There was a minute delay and Cricket told us to make the rescue. The Bell went in first and we acted as SAR for him. I could see the hoist go down and one survivor place himself in the horse collar. But, the hoist didn’t go up. I could see the survivor waving his arms, but the hoist remained below the helicopter.
I called on the radio to the Bell asking if there was a problem. There was no answer. There was definitely a problem. The hoist on the Bell was not as good as the one on the H-34 and failures were more common. It had failed at an inopportune time and the flight mechanic could not bring the survivor up by hand. A comedy of errors had now occurred. Not only had the hoist failed but the radios failed as well. The flight mechanic was trying to signal the survivor the hoist had failed and he needed to get off to allow another helicopter to complete the pick up.
The survivor was not about to get off. He had survived being shot down and the bail out in enemy territory and he was now being rescued, or so he thought. He was not getting off now. No way!
Finally, he realized what the situation was and he released himself very reluctantly I was told later. I didn’t know for sure what was happening because the Bell could not communicate, but I figured the hoist had failed and I moved in over the survivor when the Bell moved off. The terrain was high enough to require maximum power to hover out of ground effect. Woozley was watching over me. I eased in slowly making sure I had room to move off and not hit the trees if I settled.

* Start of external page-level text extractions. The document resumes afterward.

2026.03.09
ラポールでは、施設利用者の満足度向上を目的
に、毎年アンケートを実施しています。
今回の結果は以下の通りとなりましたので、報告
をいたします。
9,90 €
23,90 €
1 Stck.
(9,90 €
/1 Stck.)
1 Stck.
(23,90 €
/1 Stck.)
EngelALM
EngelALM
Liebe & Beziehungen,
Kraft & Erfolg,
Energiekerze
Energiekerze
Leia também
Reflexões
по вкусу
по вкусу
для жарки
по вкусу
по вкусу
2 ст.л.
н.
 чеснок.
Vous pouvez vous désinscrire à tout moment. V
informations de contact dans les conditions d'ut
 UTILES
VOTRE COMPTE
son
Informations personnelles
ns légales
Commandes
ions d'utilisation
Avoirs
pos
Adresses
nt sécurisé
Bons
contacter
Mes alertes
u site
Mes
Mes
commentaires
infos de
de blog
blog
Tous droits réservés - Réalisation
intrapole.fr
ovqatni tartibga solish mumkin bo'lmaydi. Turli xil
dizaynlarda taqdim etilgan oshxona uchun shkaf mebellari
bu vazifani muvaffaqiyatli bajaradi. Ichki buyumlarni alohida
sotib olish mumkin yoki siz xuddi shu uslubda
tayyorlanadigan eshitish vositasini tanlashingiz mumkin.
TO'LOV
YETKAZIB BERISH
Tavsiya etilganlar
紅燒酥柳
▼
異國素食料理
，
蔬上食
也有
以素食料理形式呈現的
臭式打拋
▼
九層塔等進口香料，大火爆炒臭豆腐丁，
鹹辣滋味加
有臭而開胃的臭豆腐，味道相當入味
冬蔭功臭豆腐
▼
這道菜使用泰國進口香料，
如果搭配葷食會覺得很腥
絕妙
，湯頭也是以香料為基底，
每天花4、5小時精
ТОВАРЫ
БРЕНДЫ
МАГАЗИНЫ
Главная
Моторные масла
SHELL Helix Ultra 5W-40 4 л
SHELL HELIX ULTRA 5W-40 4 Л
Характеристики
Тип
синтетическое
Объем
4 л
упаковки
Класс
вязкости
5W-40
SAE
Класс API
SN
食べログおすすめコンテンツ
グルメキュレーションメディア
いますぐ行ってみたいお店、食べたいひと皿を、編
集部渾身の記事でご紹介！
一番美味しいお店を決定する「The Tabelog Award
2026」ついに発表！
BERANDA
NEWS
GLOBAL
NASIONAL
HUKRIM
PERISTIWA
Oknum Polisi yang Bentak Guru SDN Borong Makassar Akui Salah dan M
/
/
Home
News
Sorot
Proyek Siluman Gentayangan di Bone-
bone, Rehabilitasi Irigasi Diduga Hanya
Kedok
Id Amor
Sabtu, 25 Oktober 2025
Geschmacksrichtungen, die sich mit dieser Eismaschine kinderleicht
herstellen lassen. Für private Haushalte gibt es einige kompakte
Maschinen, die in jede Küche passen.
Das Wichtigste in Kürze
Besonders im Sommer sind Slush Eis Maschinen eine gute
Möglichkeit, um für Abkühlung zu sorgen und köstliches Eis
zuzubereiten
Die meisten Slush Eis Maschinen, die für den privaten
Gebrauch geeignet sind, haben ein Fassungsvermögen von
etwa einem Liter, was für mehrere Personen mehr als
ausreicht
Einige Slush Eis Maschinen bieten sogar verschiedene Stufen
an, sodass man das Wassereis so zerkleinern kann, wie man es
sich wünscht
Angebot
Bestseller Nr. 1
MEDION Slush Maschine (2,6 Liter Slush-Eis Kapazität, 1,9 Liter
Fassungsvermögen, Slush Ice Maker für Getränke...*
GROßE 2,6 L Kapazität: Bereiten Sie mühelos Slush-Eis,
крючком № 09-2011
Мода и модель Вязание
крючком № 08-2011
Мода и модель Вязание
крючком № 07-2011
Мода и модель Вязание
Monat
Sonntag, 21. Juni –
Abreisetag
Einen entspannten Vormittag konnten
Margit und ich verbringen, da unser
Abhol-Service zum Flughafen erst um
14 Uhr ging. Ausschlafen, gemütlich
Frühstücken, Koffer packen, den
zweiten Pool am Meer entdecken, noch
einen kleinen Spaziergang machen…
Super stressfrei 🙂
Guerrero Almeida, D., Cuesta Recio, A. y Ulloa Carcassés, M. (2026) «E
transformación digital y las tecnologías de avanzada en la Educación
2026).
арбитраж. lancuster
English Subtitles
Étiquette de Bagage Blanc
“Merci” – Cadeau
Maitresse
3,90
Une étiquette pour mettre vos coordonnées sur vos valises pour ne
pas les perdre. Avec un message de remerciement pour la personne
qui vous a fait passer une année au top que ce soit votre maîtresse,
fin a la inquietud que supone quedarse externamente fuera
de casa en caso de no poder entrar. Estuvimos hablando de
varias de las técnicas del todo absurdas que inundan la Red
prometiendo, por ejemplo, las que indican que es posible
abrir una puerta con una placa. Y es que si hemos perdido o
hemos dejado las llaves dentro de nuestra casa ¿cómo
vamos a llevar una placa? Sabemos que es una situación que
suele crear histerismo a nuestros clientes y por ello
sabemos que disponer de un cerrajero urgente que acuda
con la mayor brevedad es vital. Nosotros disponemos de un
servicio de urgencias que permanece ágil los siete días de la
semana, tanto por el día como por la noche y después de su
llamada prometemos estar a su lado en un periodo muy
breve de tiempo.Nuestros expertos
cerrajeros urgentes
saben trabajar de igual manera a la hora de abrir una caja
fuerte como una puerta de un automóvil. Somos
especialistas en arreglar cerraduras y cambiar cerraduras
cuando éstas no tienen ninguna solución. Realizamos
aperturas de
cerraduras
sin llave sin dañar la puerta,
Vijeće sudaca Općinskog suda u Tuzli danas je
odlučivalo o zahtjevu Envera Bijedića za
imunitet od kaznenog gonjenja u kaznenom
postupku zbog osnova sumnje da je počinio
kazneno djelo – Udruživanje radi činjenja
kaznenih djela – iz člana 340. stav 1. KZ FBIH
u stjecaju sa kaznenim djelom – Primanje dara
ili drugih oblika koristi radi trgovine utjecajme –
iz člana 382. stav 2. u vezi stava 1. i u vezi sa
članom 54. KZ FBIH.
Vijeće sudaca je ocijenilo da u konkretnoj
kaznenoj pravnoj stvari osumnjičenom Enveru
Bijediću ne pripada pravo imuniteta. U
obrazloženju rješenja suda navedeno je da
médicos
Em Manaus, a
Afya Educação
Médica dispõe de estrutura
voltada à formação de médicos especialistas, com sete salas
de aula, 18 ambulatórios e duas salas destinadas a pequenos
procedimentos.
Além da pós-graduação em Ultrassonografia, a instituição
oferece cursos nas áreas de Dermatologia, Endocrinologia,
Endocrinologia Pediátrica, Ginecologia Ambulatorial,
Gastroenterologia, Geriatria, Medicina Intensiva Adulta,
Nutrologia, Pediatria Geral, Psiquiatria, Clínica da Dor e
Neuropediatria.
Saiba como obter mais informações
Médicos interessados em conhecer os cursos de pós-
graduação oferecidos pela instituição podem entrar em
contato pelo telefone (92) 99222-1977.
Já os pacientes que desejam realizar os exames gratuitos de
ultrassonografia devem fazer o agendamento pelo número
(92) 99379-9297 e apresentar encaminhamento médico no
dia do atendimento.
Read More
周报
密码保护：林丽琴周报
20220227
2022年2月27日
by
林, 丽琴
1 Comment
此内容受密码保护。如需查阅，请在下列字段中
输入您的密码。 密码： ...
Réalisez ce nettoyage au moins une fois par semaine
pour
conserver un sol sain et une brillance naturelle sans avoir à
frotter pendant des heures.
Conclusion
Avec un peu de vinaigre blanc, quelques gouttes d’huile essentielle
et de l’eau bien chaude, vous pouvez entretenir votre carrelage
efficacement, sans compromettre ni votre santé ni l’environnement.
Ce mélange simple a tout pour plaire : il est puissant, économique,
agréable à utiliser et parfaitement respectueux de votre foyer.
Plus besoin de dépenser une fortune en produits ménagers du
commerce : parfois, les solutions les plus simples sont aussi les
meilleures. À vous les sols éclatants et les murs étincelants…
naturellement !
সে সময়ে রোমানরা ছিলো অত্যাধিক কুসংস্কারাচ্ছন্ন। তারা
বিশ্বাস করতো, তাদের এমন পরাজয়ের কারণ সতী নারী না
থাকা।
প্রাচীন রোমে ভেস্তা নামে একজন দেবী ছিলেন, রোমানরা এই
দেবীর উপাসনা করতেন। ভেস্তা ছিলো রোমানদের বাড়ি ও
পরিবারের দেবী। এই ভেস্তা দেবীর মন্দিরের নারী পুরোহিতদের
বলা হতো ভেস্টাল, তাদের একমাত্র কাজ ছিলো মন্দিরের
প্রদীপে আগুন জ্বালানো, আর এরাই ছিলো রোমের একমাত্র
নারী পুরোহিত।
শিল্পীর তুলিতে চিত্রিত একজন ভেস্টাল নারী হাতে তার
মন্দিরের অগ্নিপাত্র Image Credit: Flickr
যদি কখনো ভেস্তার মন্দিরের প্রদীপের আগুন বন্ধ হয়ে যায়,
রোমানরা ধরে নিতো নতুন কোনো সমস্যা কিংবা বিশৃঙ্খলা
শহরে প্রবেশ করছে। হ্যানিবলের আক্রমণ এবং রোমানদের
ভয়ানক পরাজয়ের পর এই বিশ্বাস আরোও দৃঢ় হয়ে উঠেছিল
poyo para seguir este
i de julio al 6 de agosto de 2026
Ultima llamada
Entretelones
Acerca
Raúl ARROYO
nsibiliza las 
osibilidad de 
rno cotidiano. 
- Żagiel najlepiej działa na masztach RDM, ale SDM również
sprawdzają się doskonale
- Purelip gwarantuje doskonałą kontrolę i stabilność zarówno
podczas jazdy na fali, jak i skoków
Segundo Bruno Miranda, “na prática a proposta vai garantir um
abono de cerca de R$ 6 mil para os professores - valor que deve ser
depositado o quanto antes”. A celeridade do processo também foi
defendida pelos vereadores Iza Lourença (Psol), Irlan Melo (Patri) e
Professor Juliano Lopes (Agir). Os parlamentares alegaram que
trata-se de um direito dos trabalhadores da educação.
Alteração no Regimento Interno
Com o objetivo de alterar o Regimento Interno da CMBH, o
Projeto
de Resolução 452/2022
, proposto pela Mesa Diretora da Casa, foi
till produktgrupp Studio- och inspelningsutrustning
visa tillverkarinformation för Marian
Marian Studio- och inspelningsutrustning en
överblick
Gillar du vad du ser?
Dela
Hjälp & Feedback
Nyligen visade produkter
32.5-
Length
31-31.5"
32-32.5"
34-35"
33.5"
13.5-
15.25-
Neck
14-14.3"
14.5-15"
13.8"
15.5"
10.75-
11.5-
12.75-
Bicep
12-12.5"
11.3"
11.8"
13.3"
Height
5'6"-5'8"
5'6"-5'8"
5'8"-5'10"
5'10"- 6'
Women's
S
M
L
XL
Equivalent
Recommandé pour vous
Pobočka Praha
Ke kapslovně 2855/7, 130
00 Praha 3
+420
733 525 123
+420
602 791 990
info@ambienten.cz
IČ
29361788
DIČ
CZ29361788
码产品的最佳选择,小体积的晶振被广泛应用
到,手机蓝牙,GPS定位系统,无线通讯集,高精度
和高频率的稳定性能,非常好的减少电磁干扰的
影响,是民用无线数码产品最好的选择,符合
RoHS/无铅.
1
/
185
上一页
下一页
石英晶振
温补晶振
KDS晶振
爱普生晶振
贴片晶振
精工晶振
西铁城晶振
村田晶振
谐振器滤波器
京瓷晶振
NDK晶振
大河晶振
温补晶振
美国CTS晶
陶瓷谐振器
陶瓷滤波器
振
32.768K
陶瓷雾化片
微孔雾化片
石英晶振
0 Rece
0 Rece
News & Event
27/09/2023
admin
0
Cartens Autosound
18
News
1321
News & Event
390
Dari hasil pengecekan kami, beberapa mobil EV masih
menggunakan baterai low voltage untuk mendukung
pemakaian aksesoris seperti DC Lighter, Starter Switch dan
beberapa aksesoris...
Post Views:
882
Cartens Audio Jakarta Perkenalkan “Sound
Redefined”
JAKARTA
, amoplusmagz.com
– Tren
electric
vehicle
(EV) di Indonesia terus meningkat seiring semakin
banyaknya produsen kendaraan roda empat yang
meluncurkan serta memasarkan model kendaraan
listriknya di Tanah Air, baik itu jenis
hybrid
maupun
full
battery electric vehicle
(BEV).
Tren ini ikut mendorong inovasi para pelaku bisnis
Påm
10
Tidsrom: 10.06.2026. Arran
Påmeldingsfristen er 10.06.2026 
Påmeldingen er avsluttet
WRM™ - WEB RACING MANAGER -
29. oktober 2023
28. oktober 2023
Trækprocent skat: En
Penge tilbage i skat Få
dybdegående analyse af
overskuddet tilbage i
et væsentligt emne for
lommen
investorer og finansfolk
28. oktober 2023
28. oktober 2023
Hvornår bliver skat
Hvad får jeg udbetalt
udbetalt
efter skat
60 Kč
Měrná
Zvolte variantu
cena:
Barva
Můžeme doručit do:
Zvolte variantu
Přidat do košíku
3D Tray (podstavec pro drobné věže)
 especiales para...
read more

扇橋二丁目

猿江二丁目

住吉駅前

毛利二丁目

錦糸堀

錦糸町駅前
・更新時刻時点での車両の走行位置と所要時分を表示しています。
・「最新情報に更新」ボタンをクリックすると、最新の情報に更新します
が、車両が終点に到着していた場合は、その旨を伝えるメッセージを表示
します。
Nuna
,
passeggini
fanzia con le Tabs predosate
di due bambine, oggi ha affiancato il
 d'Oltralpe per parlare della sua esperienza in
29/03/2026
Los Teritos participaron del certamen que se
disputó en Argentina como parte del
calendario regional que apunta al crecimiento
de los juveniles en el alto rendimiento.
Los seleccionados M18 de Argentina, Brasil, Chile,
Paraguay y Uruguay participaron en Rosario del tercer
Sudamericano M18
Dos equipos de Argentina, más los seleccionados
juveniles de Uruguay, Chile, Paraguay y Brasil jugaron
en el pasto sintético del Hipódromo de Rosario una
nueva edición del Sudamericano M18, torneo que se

This was my second SAR in a little over a month. I had picked up Navy Lt. M.P. Hamilton in southern Laos after his A-7 Corsair had been shot down after a bombing run. We had experienced a lot of ground fire and had been hit in the rear fuselage. So, I was apprehensive and a sitting target above the trees. Filipino flight mechanic Romeo Nery had been with me that day.
I was able to establish a hover with some power left over. Filipino Flight Mechanic M.A. Leveriza was a professional. He directed me over the survivor while I established a stable hover looking at the horizon. Leveriza dropped the hoist and the survivor placed the horse collar around himself and Leveriza pulled him up. I went into forward flight and as soon as I had altitude and could visually see Woozley I told him to go after the second survivor, who was close by but a few hundred yards away.
Woozley’s pickup went the same way as mine and he joined with me and we took both survivors to LS-20A. We shook hands with them and we may have exchanged names, but I don’t remember doing it.
The Bell was already on the ground and fixed their radio. The OPS manager at 20 Alternate directed the Bell to take the survivors to Udorn where they had launched in their F4 Phantom.
About the time they got airborne the Air Force rescue helicopters arrived and demanded the Air America helicopter to turn around so they could take the survivors to Udorn. Short of murder Casterlin was not too keen on turning around, but he gave the survivors the information and allowed them to make the decision.
It took all of about two seconds. They declared they were rescued by Air America and they were going home with Air America. The Bell kept on going south to Udorn.
The Bell crew was treated royally when they arrived in Udorn. Woozley and I? We remained up country and kept on working unknown and unrewarded, but dinner had a better flavor that night when we finished the day’s work.
Several years later I was sent an official letter from the Department of the Air Force and informed the aircraft was a RF4C out of Udorn, Thailand. The pilots we rescued were Capt. F.P. Norton and Major C.A. Crawford. Their call sign was Bullwhip 01.